Elf jaar geleden werd onze hulp ingeroepen. Bij een oudere dame uit ons dorp liepen heel veel zwerfkatten. Niets gecastreerd, dus ook veel kittens. De buurt klaagde al jaren over de situatie, vooral omdat er ook geregeld dode kittens gevonden werden.
De bejaarde vrouw bedoelde het goed maar de zorg voor 'haar' verwilderde zwervertjes groeide haar duidelijk boven het hoofd. Helaas kostte het ons veel moeite om haar zover te krijgen onze hulp te accepteren. Vooral de kittens liepen allemaal rond met Niesziekte, de een was er nog erger aan toe dan de ander. Pas toen we beloofden de volwassen katten gecastreerd terug te geven, mochten we eindelijk alle kittens wegvangen voor broodnodige medische zorg en herplaatsing.
Het kleine zwarte kitten wat er het meest slecht aan toe was, kregen we echter niet te pakken. Dag in, dag uit waren we er mee bezig en haar toestand verslechterde onder onze ogen. Ze was zo ziek dat ze zich alleen nog maar verstopte, eigenlijk om te sterven. Tot ik op een goede dag, na de zoveelste vergeefse vangpoging, mijn net in de bomen wilde hangen. Juist op het moment dat ik weg wilde lopen zag ik uit mijn ooghoek over de schutting heen, het zwarte hoopje ellende uit de struiken komen. Oogjes vrijwel dicht van de aangekoekte puss, broodmager en wankelend op de pootjes. Ik wist intuïtief dat ik snel moest handelen. Tijd om de tuin in te lopen had ik niet. Met een zwaai heb ik het net over de schutting gezwieperd en als het ware het kitten zo opgeschept...Meer met geluk dan wijsheid had ik eindelijk het verbouwereerde kitten in mijn handen!
Ik heb haar Maybe genoemd. Engels voor Misschien...
Want Misschien kon ik haar te pakken krijgen. En Misschien zou ze het
dan redden. De toekomst was zo onzeker voor dit half-wilde maar
doodzieke beestje. We hebben hard gevochten, kleine Maybe en Ik.
Ze
is nooit meer weggegaan. Ze werd mijn kleine zwarte schaduw. Als ziek
kitten nam ik haar overal mee naar toe, omdat ze om de paar uur
vloeibaar eten moest krijgen. Zo nam ik haar ook mee op bezoek bij een
oom, waar ik haar even uit het oog verloor. Uiteindelijk hebben we het
hele huis op zijn kop gezet voor we haar vonden; weggekropen achter het
keukenblok. Wat er vervolgens bijna geheel uitgesloopt moest worden.
Gelukkig konden we er later om lachen...
Maybe had schijnbaar iets met keukens want ook bij mij thuis koos ze het aanrecht uit als haar vaste plekje. Dichtbij haar maatje, kater Robin. Veilig uit de buurt van bezoekers, maar dicht bij mij zodra ik ging afwassen of andere zaken bij het aanrecht had af te handelen. Dan kwam ze steevast naar me toe. Kopjes gevend, haar lijfje tegen me aanvleiend. En altijd zachtjes love-bites gevend. Haar witte tandjes in mijn wang of bovenarm, zo lief en voorzichtig! De zwarte Maybe is altijd eenkennig gebleven maar was wel volkomen op haar gemak, bovenop het aanrecht.
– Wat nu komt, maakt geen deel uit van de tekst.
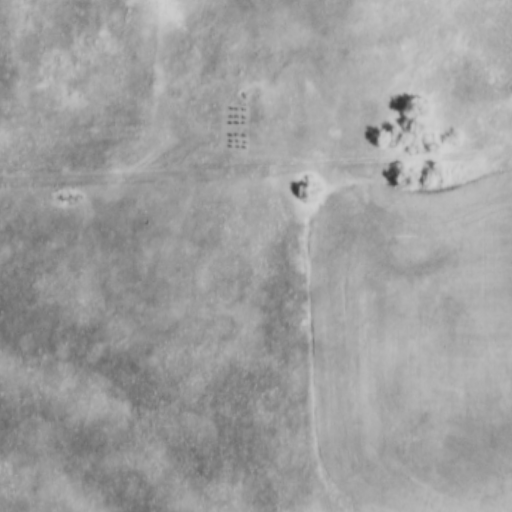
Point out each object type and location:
road: (255, 158)
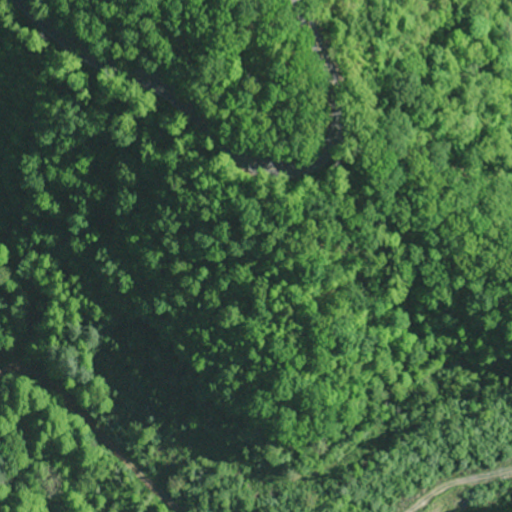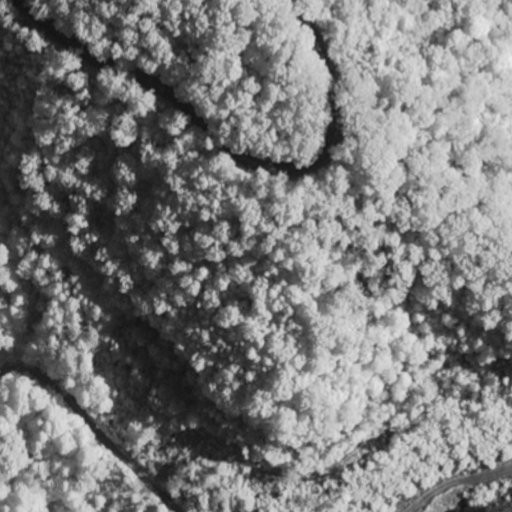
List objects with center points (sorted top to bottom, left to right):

Volop gebruikmakend van die speciale momentjes tussen ons samen.
Na het overlijden van vriendje Robin, enige jaren geleden, werd Maybe steeds dapperder en bezocht ze me zelfs in de huiskamer, of een enkele keer troffen we haar in het buitenverblijf, genietend van de warme zon op haar blote buik. Maar vorige week werd ze ziek. Bij de dierenarts konden we geen verklaring vinden voor het vermageren, het spugen. Een afspraak voor verder bloedonderzoek werd gemaakt. Het heeft zover niet mogen komen. Mijn kleine bescheiden Maybe vond ik dood in het mandje in de opvang, waar ze heel soms perse naar toe wilde. Ze is elf jaar geworden en vermoedelijk gestorven aan een tumor. Misschien...
Haar plek op het aanrecht is leeg. Er wacht me geen tedere love-bites meer. Geen glimmende groene oogjes die me vol vertrouwen aankijken. Het doet zo pijn. Het is zo leeg zonder de aanrechtknuffelaar. Mijn lieve kleine Maybe, misschien...misschien tot ooit?